The son of a Writer to the Signet, Scott was grandson of a speculative Border yeoman, who laid out the entire sum necessary for stocking his farm on one mare, and sold her at a double advantage. Possibly Scott may have inherited the sanguine disposition of this adventurer. He was born to make all the world familiar with the life and history of an ancient kingdom, that, as a kingdom, had ceased to be, and with adventures rapidly winning their way to oblivion.

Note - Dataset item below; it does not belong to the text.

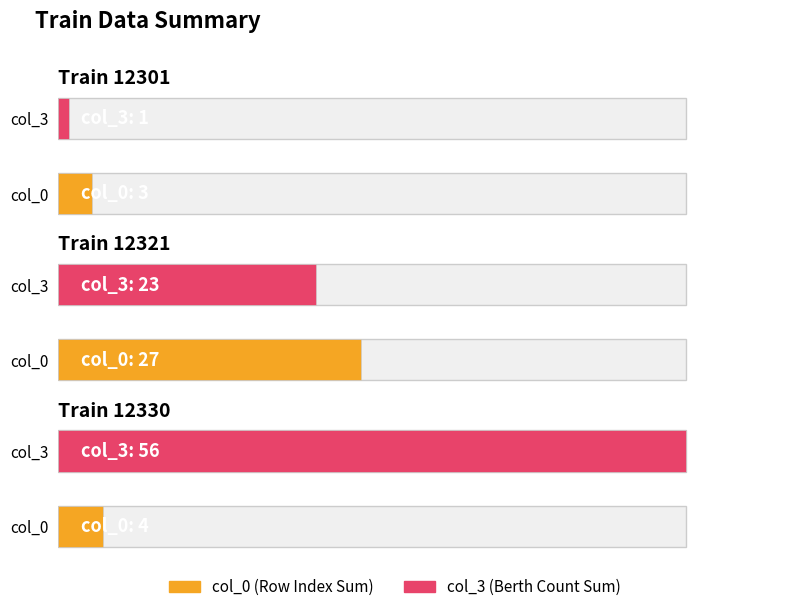

Are the bars grouped side by side (vs. stacked)?

Yes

Just when Scotland, seventy years after she was “no longer Scotland” (according to Lockhart of Carnwath), merged into England, Nature sent Burns to make Scottish peasant life immortal, and Scott to give immortality to chivalrous Scottish romance. There are traces of love of history and traces of intellectual ability in Scott’s nearest kin. His lawyer father, born in 1729, was naturally more devoted to “analysing abstruse feudal doctrines,” and to studying “Knox’s and Spottiswoode’s folios” of the history of Kirk and State, than to the ordinary business of his calling. Scott’s maternal uncle, Dr. Rutherford, “was one of the best chemists in Europe”—we have Sir Walter’s word for it. Scott’s mother was not only fond of the best literature, but had a memory for points of history and genealogy almost as good as his own. “She connected a long period of time with the present generation.” Scott wrote when she died (1819), “for she remembered, and had often spoken with a person who perfectly recollected the battle of Dunbar....” She knew all about the etiquette of the covenanting conventicles under the Restoration, when the lairds’ wives, little to the comfort of their lords, sat on their saddles on the ground, listening to preachers like Walsh or Cameron.

CHILDHOOD

Fortunate indeed was Scott in his mother, who did not spoil him, though he must have been her favourite child. His eldest brother who attained maturity not only fought under the glorious Rodney, but “had a strong talent for literature,” and composed admirable verses. His brother Thomas was credited by Sir Walter with considerable genius, and was put forward by popular rumour as the author of the Waverley novels. His only surviving sister, Anne (died 1801), “lived in an ideal world, which she had framed to herself by the force of imagination.” Scott himself was well aware of his own tendency “to live in fantasy,” in the kingdom of dreams, and in the end he discovered that in the kingdom of dreams he had actually been living, as regards his own affairs, despite his strong practical sense, and “the thread of the attorney” in his nature. His genius, in short, was the flower and consummation of qualities existing in his family; while it was associated, though we may presume not casually, with such maladies as are current amongst families in general. There would be genius abundantly, if genius were merely a “sport” of disease.

At Abbotsford, in Sir Walter’s desk, are six bright locks of the hair of six brothers and sisters of his, who were born and died between 1759 and 1766, an Anne, a Jean, and a Walter, two Roberts, and a John. These early deaths were suspected to be due to the air of the old house in College Wynd, built on the site of Kirk o’ Field, where Darnley was murdered, perhaps on the site of the churchyard. But it was not till after the birth of the second Walter (August 15, 1771) that his father flitted to the pleasant wide George’s Square, beside the Meadows, and thereafter no children of the house died in childhood.